Sudah menjadi norma umum bahwa ketahanan dan kedaulatan pangan mensyaratkan agar masyarakat mampu mengurangi ketergantungan pada satu jenis bahan pangan, atau beralih dari sistem pangan global ke penyediaan pangan di tingkat lokal. Tapi, pernahkah teman-teman menanyakan mengapa berbagai program pemerintah untuk mendiversifikasi pangan melalui sumber karbohidrat non-beras disinyalir gagal total? Atau mengapa gerakan membangun pangan lokal di berbagai belahan dunia – sekalipun tumbuh subur – tidak benar-benar menggaet massa yang cukup untuk membuat perubahan yang berarti? Dan mengapa sebagian besar masyarakat masih terperangkap di dalam pola makan yang tidak sehat, instan dalam kemasan, tidak jelas dibuat dari apa, dan memiliki jejak ekologis yang tinggi?
Bagi para aktivis, sangat mudah menyalahkan korporasi dan pasar bebas. Perusahaan-perusahaan besar menawarkan segala kemudahan dan kemurahan untuk mengakses pangan olahan, menekan petani dengan harga beli bahan pangan murah yang bisa didapat dari mana saja, dan menjajakan massa dengan makanan instan rendah nutrisi dan belum tentu aman. Memang, harus kita akui bahwa kita hidup di dalam suatu rezim pangan global yang menenggelamkan sistem-sistem pangan lokal di berbagai pelosok. Meskipun demikian, ini baru satu sisi dari mata koin dominasi pangan global kita. Satu sisi lagi, dalam pandangan saya, terletak pada diri kita sendiri, sebagai konsumen dan anggota masyarakat.

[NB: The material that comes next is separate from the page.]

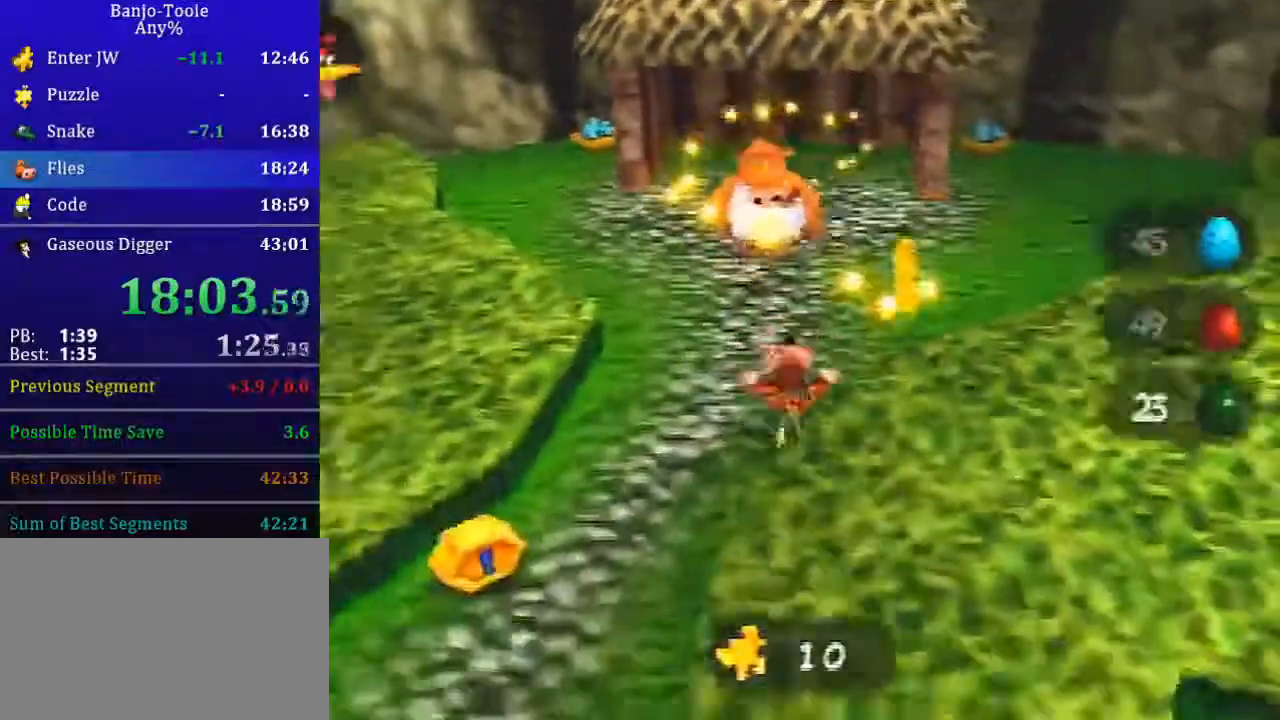
{"buttons": ["Z"], "left_stick": "down", "events": [[100, "A", "down"], [234, "A", "up"]]}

Sejarah konsumsi pangan tidak bisa lepas dari apa yang oleh Michael Carolan, seorang sosiolog dari Amerika Serikat, sebut sebagai politik pangan yang menubuh. Teman-teman mungkin langsung memicingkan mata ketika mendengar kata politik. Politik yang sering kita lihat umumnya kita sebut sebagai politik praktis, politik yang dipraktekkan oleh kader-kader partai, calon anggota legislatif, dan calon pemimpin daerah untuk memperoleh kursi kekuasaan. Politik dalam pengertian yang lebih luas berhubungan dengan perilaku penguasa dalam memperluas pengaruh dan kekuasaannya ke khalayak luas. Tulisan-tulisan lain di dalam edisi ini (Baca artikel oleh Fictor Ferdinand bertajuk Makanan dan Politik: Bagaimana Hubungan Makanan, Negara dan Kedaulatan Diri) menangkap dengan tajam bagaimana pangan terjalin erat dengan politik dan kekuasaan, bahkan sejak zaman kerajaan-kerajaan Hindu di Nusantara – dan bagaimana pilihan komoditas acapkali berhubungan dengan cara pemerintah memastikan hubungan patronasinya dengan rakyat jelata. Akan tetapi, politik pangan ini belum cukup menjelaskan, mengapa pola-pola interaksi manusia dan pangan tertentu (sebut saja, gandum atau beras, atau segala bentuk makanan siap saji) bisa lebih mendominasi hidup kita ketimbang yang lain?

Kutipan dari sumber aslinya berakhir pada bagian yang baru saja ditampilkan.